From 27 to 30 March 2023, I visited Vanuatu to get an update on previous activities and to see how COL might help the education sector in this Pacific island nation post-cyclone. Like other Small Island Developing States (SIDS), Vanuatu is particularly vulnerable to such climactic challenges.

COL initially entered into a memorandum of understanding (MoU) with the Ministry of Education and Training in Vanuatu to develop curriculum-based OER and to submit an evaluation of OER deployment using COL’s Aptus devices for offline access by 2019 as one of the six countries identified to implement the Open and Innovative Schooling model.

A series of natural disasters, including tropical cyclones, drought and volcanic ash fallout, delayed the implementation of the pilot. However, in 2019, a series of training workshops were held to help get back on track, but then 2020 brought the Covid-19 pandemic and saw a system-wide lockdown and the closure of the country’s borders. As things began to open again and vaccines became available to help contain the severity of the pandemic, the country was again hit by a series of natural disasters, most recently Cyclones Judy and Kevin, both within the space of only 48 hours. The Ministry is currently coordinating recovery efforts from its Emergency Operations Centre. Given the continuing disruption of traditional campus-based provisions, there is a need to accelerate both the digitisation of the curriculum and the use of alternative models to campus-based provision.

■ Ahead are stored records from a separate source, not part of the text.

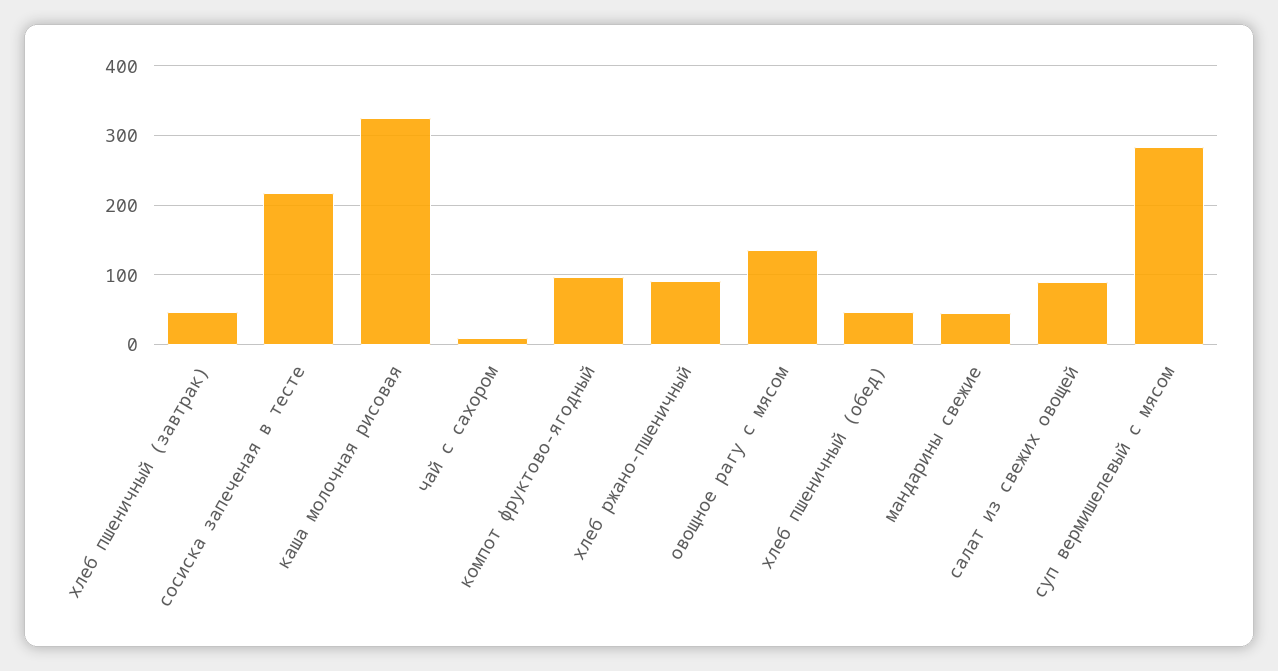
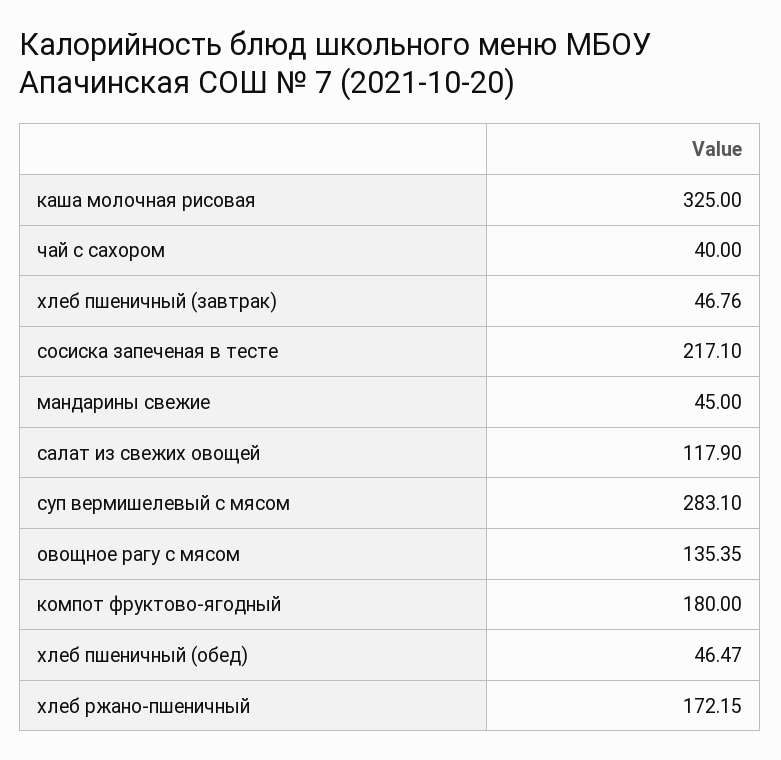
  {
    "хлеб пшеничный (завтрак)": 46.76,
    "сосиска запеченая в тесте": 217.1,
    "каша молочная рисовая": 325,
-   "чай с сахором": 10,
+   "чай с сахором": 40,
-   "компот фруктово-ягодный": 100,
+   "компот фруктово-ягодный": 180,
-   "хлеб ржано-пшеничный": 90,
+   "хлеб ржано-пшеничный": 172.15,
    "овощное рагу с мясом": 135.35,
    "хлеб пшеничный (обед)": 46.47,
    "мандарины свежие": 45,
-   "салат из свежих овощей": 90,
+   "салат из свежих овощей": 117.9,
    "суп вермишелевый с мясом": 283.1
  }

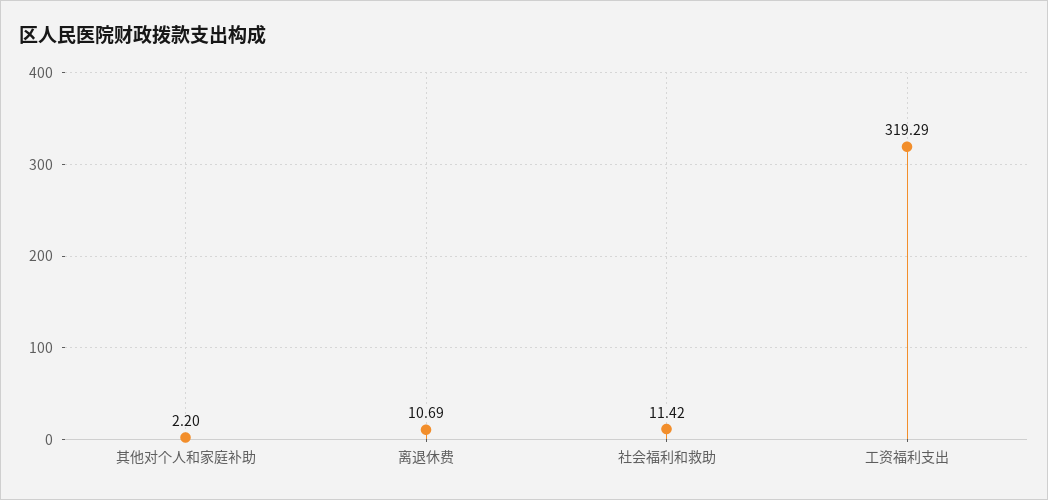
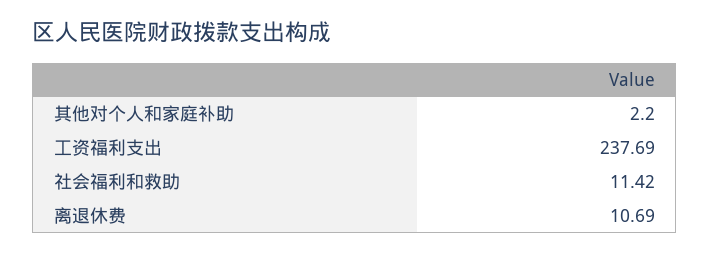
  {
    "其他对个人和家庭补助": 2.2,
    "离退休费": 10.69,
    "社会福利和救助": 11.42,
-   "工资福利支出": 319.29
+   "工资福利支出": 237.69
  }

Ms Marie Jonah, National Education Programme Coordinator and COL’s Focal Point in the Ministry coordinates the post-cyclone recovery of schooling provision. She noted that many school buildings were damaged, and many school supplies, including textbooks, were destroyed. On a positive note, “More than 70 per cent of schools are now internet connected”, which has aided recovery coordination and opened up new possibilities for future provision. She observed that while Vanuatu was experiencing attrition of learners in many areas, in inner-city schools like Port Vila, class sizes were now 2 to 2.5 times the Ministry’s established norm. Both scenarios indicate the need for alternative modes of provision.

Recently, the Ministry has seen the need to create a new Directorate of Distance Education within the Ministry. Mr John Kaltau, the Director of Tertiary Education charged with creating the new structure, said he would appreciate COL’s guidance in this process. In addition, he noted that for the growing numbers of youths not in employment nor in education or training (NEETs), a more vocationally-oriented curriculum would be most appropriate. However, the Vanuatu Institute of Technology, which offers such courses, is already at capacity for full-time placements. Although new campuses will be added in due course to increase capacity, there is a need to develop more flexible multi-modal pathways for provision, including distance, blended and online learning.

While in country, I developed a concept note that included short-term activities to address immediate challenges. I also mooted the notion in the longer term of creating a virtual open college as a semi-autonomous structure to offer both fully online courses as well as supporting blended learning through a hubs and spokes model in partnership with mainstream schools and colleges already internet-connected.

Discussions are continuing with Vanuatu, but COL’s open schooling initiative, recognising that climate change and other factors already impact negatively on the education of at least 40 million children per year, is pushing ahead with the voluntary support of several teachers in our partner organisations along with the development of a short course for secondary school learners to empower them both to cope with the climate change crisis and actively to seek to mitigate it. The new course content should become available by the end of June 2023 and is part of a broader strategy by COL to heed its own advice on transforming education for climate action.